As a transmembrane glycoprotein, VCAM-1 is a member of the immunoglobulin superfamily. VCAM-1 and its receptor intergrin α4β1 are not only expressed on BMSCs, but are also expressed on glioma microvascular endothelia (24,25). Previous data showed that the interaction of VCAM-1 and integrin α4β1 enhances the migration of human melanoma cells across activated endothelial cell layers (26). In addition, VCAM-1 contributes to neutrophil trafficking into the central nervous system (27). Our previous data also demonstrated the important role of VCAM-1 in the migration towards gliomas (13). Since VEGF164 is one of the most abundant forms of VEGF found in C6 glioma cells and rat brain, we investigated the effect of recombinant rat VEGF164 on the VCAM-1 expression of BMSCs (28). The RT-PCR and immunofluorescence assay revealed that the incubation with 20 ng/ml VEGF164 elevated the expression of VCAM-1 mRNA and protein in BMSCs. Our data also showed that the neutralization of VCAM-1 decreased the number of migrating BMSCs towards VEGF164, which indicates that VCAM-1 plays an important role in the VEGF164-induced migration of BMSCs. Collectively we conclude that VEGF induces the migration of BMSCs by increasing the VCAM-1 expression in BMSCs.

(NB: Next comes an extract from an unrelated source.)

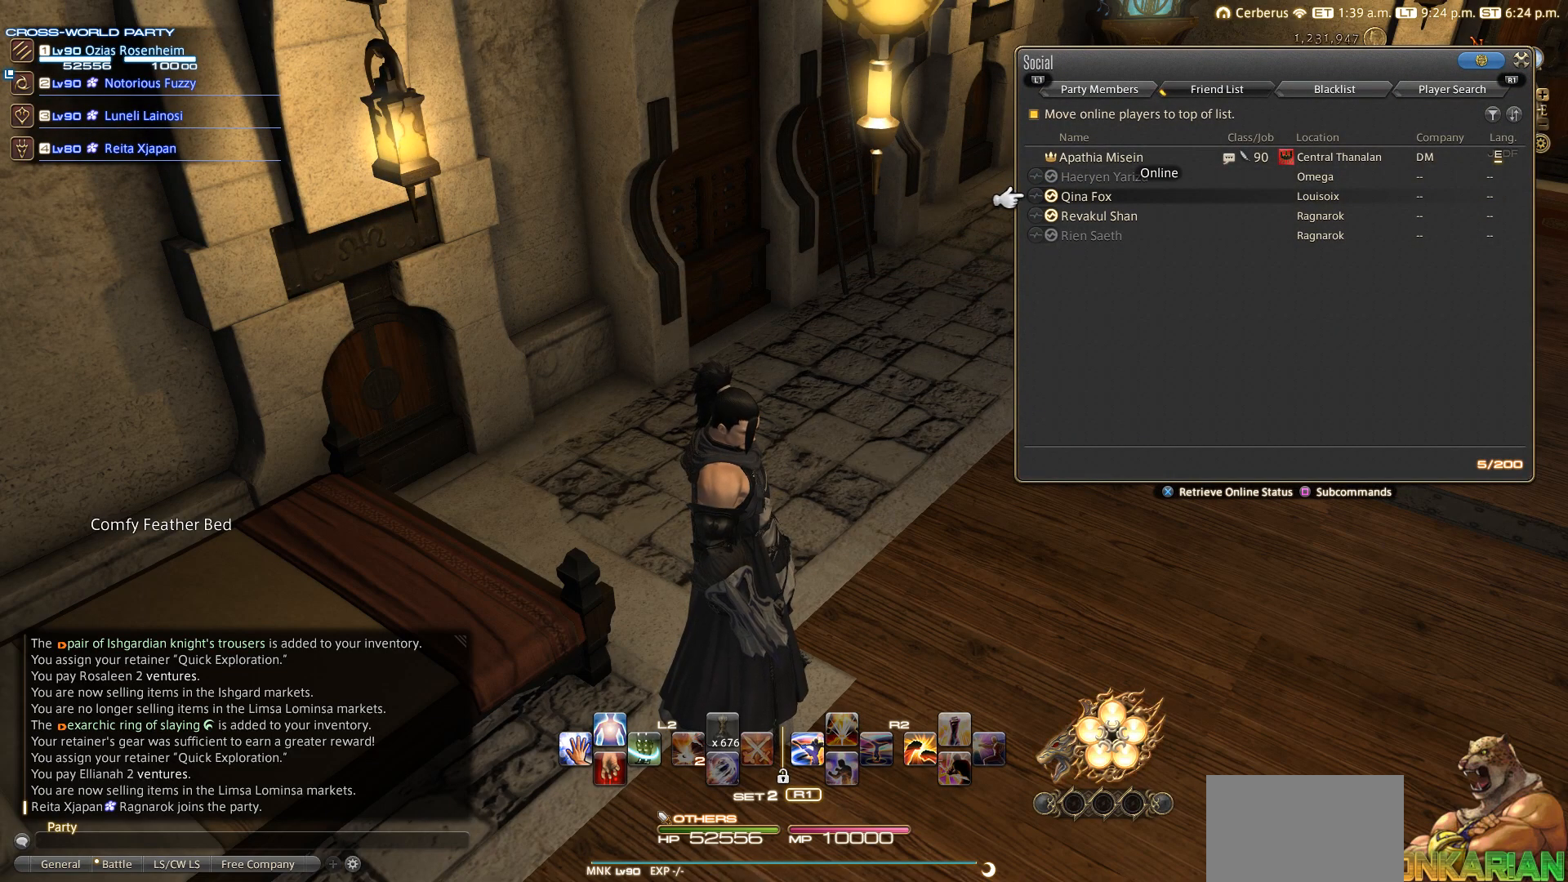
{"buttons": [], "left_stick": "center", "right_stick": "center", "events": [[383, "R1", "down"], [467, "R1", "up"]]}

Initially defined as an important intracellular signal transduction pathway, PI3K extensively takes part in a series of intracellular physiological and pathological responses induced by VEGF, including migration (29,30). We utilized LY294002, a PI3K-specific inhibitor, to explore the effect of PI3K on the VEGF-induced migration of BMSCs. The data showed that after blocking PI3K, the migration of BMSCs induced by VEGF164 was inhibited. We also found that the upregulated expression of VCAM-1 mRNA and protein decreased following the treatment with LY294002. These results provide evidence that the PI3K signaling pathway is correlated with the intracellular signal transduction of this directional migration. Since LY294002 cannot completely block VEGF-induced migration of BMSCs, there may be other signaling transduction pathways participating in the regulation of the migratory capacity of BMSCs and VCAM-1 upregulation.

In summary, our results demonstrate that VEGF plays an important role in C6 glioma-induced migration, and recombinant rat VEGF164 promotes the migration of BMSCs by elevating the VCAM-1 expression of BMSCs, and that PI3K is one of the important signaling molecules mediating the signal transduction of VEGF164-induced migration and VCAM-1 expression of BMSCs.